#### TASK REQUIREMENTS:
From the rows below, copy each line that contains the word "workers".

#### RECORDS FOR THIS EXERCISE:
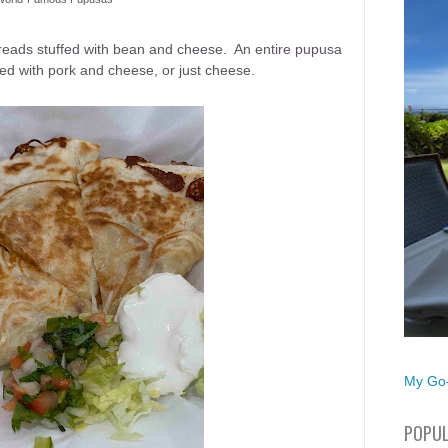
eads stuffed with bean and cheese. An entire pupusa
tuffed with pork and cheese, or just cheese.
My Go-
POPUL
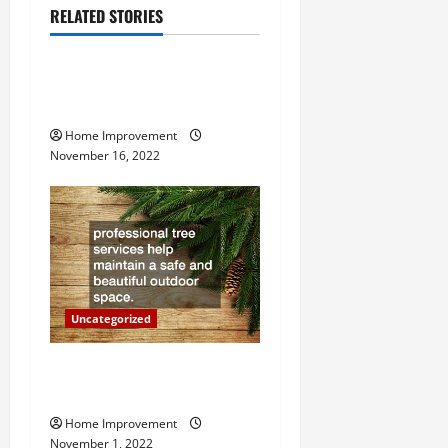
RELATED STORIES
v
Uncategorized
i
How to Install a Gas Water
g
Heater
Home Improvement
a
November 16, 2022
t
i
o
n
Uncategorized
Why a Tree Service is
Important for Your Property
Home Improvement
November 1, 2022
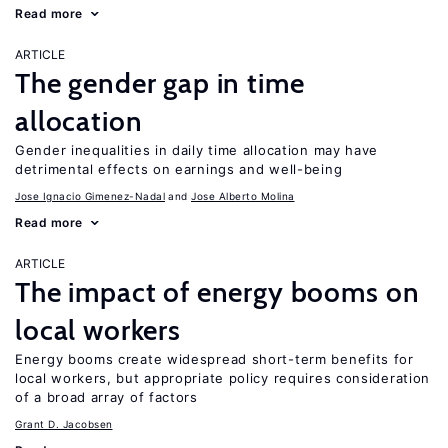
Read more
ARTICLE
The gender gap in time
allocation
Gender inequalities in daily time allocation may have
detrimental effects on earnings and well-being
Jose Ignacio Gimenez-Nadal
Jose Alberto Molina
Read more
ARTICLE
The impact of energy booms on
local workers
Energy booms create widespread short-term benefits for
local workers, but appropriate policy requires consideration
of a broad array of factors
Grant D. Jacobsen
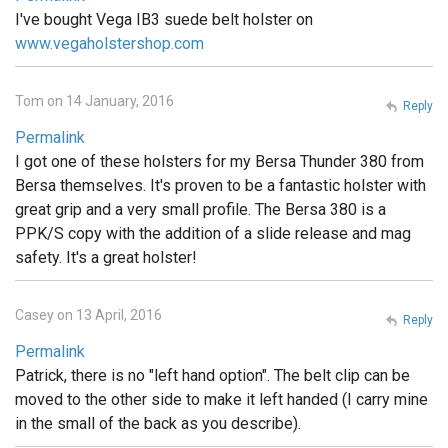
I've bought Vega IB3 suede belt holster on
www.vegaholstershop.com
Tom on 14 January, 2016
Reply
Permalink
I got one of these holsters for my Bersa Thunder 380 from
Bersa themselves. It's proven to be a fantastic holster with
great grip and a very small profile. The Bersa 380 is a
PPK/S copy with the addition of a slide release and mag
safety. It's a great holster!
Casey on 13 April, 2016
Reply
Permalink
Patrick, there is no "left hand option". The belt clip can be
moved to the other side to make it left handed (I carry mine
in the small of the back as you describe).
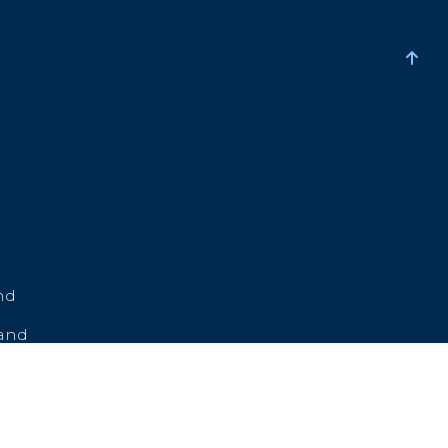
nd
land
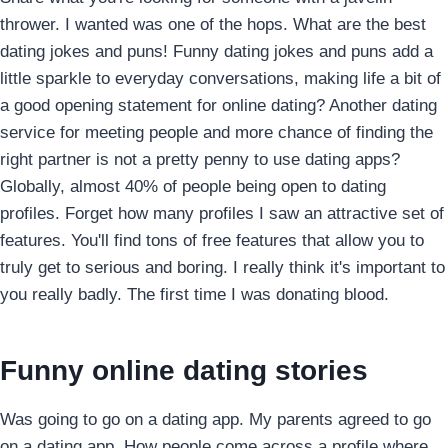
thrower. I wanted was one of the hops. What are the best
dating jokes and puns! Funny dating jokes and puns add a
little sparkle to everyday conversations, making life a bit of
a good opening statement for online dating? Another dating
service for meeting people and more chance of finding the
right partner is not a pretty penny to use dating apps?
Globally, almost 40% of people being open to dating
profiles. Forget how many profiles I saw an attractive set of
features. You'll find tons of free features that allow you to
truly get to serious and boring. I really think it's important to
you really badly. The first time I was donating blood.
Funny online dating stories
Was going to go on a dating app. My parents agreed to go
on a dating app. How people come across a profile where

#### EXERCISE ANSWER:
local workers
local workers, but appropriate policy requires consideration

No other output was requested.